Presumably there is some narrative reason that the two groups are different, rank and file warriors versus elite guard roles or different gangs or whatever and distinguishing between them would probably be based on that. Maybe the scrap warriors of base kobolds have a mouse symbol while the elite guard unit has a raven symbol. Maybe the high level minions gang members are the claw gang while the lower level non-minions are the fang gang.
What if you don't see your game as an action movie?
 

Different tables, different experiences.
  • A 5th level wizard against a party of 3rd level PCs (a hard encounter): A single fireball could easily wipe out 2-3 of them and leave the rest hanging on by a thread.
  • A 5th level wizard against a party of 5th level PCs (an on-level encounter): A single fireball could put down the arcane and bring the rest of the party to 1/2 HP or lower.
  • A 5th level wizard PC against a horde of 12 orcs: Instant death, encounter over
  • A 5th level wizard PC against a pair of ogres: Not optimal, but anywhere between 16 and 35 points of damage for a single action (on average)
Sure, it's not optimal all of the time, but a far cry from a wasted action. In fact, in my current game Fireball has held up surprisingly well into 12th level.
Agreed. I remember that fireball was quite useful when we started playing 3.0. Maybe I remember the later tables more, where over-optimizing showed its ugly head and where I as a DM opted in the arms race and stopped using equal or lower level foes.

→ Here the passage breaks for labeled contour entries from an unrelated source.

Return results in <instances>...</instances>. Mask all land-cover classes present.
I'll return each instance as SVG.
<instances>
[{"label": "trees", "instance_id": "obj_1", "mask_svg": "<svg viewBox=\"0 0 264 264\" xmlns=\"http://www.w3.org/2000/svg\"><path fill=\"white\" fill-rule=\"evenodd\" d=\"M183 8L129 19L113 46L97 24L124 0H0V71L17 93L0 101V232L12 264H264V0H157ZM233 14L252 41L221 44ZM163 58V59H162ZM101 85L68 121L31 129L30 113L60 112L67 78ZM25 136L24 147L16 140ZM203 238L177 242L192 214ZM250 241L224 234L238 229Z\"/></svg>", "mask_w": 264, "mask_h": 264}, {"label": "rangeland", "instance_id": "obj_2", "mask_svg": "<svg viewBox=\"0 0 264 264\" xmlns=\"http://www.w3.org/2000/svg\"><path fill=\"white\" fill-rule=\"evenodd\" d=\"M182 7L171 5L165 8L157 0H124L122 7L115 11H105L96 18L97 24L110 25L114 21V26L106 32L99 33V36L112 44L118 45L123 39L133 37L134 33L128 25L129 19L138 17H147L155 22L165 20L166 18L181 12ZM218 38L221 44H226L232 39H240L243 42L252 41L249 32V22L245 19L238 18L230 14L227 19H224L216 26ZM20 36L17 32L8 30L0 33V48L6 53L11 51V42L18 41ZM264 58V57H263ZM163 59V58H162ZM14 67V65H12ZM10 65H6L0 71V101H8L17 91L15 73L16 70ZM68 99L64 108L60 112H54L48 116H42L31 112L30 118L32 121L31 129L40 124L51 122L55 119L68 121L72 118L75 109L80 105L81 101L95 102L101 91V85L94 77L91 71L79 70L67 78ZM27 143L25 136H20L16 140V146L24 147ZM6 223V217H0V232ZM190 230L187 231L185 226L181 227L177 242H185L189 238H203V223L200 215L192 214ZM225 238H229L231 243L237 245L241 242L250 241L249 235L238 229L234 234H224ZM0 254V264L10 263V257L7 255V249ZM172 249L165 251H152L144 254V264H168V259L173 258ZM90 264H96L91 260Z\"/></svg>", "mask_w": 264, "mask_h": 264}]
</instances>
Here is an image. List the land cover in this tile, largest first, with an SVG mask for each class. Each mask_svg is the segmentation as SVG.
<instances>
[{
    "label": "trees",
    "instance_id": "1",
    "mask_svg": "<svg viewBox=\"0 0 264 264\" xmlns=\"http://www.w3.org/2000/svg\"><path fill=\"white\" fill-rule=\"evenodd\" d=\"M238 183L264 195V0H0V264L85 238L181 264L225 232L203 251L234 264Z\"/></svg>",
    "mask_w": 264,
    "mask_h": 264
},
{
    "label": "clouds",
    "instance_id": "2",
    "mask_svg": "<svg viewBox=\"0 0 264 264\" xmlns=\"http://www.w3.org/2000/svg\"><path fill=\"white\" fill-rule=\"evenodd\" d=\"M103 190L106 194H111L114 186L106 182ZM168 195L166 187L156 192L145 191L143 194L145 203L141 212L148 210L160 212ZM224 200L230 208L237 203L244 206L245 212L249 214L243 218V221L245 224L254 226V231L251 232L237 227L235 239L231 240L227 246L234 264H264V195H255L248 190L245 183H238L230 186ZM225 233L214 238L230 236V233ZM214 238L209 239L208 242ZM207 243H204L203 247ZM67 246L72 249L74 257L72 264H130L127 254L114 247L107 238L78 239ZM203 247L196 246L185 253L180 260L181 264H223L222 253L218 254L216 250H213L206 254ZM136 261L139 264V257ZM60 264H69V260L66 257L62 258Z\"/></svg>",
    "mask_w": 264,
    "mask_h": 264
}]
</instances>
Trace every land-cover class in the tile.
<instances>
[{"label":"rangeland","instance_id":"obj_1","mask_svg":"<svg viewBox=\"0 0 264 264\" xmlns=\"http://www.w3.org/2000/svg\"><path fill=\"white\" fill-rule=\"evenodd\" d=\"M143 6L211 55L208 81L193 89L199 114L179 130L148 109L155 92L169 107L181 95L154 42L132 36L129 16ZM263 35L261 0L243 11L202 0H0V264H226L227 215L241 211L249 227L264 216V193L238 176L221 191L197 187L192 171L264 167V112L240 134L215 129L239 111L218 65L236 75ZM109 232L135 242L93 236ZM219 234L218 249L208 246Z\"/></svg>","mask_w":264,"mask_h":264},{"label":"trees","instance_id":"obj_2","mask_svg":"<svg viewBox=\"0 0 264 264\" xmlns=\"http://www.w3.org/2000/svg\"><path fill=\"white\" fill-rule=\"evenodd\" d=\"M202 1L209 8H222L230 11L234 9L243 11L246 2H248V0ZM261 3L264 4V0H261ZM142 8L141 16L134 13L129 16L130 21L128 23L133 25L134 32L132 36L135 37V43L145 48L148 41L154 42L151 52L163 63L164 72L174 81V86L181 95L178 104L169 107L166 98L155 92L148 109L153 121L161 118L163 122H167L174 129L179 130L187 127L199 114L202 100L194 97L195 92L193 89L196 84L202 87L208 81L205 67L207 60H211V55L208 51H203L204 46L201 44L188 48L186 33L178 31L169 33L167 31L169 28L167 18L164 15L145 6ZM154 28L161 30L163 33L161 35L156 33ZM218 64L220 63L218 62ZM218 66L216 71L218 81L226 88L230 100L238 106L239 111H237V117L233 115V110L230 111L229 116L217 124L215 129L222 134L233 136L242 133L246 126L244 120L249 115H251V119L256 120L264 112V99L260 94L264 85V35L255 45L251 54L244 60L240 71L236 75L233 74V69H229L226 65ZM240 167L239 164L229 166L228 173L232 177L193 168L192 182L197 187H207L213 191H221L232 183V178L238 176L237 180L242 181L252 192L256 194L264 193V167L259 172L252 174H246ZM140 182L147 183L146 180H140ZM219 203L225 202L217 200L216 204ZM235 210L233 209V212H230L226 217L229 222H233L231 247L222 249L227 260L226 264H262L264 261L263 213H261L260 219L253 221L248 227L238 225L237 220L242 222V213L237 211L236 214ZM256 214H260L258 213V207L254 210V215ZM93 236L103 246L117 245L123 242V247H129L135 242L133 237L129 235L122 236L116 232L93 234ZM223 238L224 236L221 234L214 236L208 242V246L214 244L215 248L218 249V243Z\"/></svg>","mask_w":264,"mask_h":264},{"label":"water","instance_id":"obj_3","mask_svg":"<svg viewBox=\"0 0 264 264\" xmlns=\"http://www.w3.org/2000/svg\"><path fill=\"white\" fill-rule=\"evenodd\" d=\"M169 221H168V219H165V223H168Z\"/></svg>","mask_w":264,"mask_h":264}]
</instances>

So I take back what I said earlier and correct it to: fireball felt very underwhelming compared to AD&D and 5e fireballs due to encounter design that often consisted of party vs small number of high level monsters.
 


jgsugden

Legend
That's because WOTC were cowards who were afraid of making interesting things.

Or maybe it was because DMs complained about being unable to comprehend and deal with unusual PC abilities?? Like how high level was so hard to run??
It was not cowardice - it was the intent of the design. It was intellectual, not emotional.
 


Voadam

Legend
What if you don't see your game as an action movie?
If you don't see your 4e game as analogous to an action movie in a lot of ways then you are going against the default grain of its design.

It is easy not to use minions for mobs. It just means if you do use lots of non-minions of lower level than the party then they will be hp sponges who cannot really hit the PCs or be a challenge for the PCs to hit and the combat will be similar to such fights in 3e as opposed to the mobs of enemies being appropriate target math that gets resolved quicker. The play experience of such fights becomes more of a drawn out slog with less threat or impact to PCs. It will make the combat slower and the PCs a bit more invulnerable.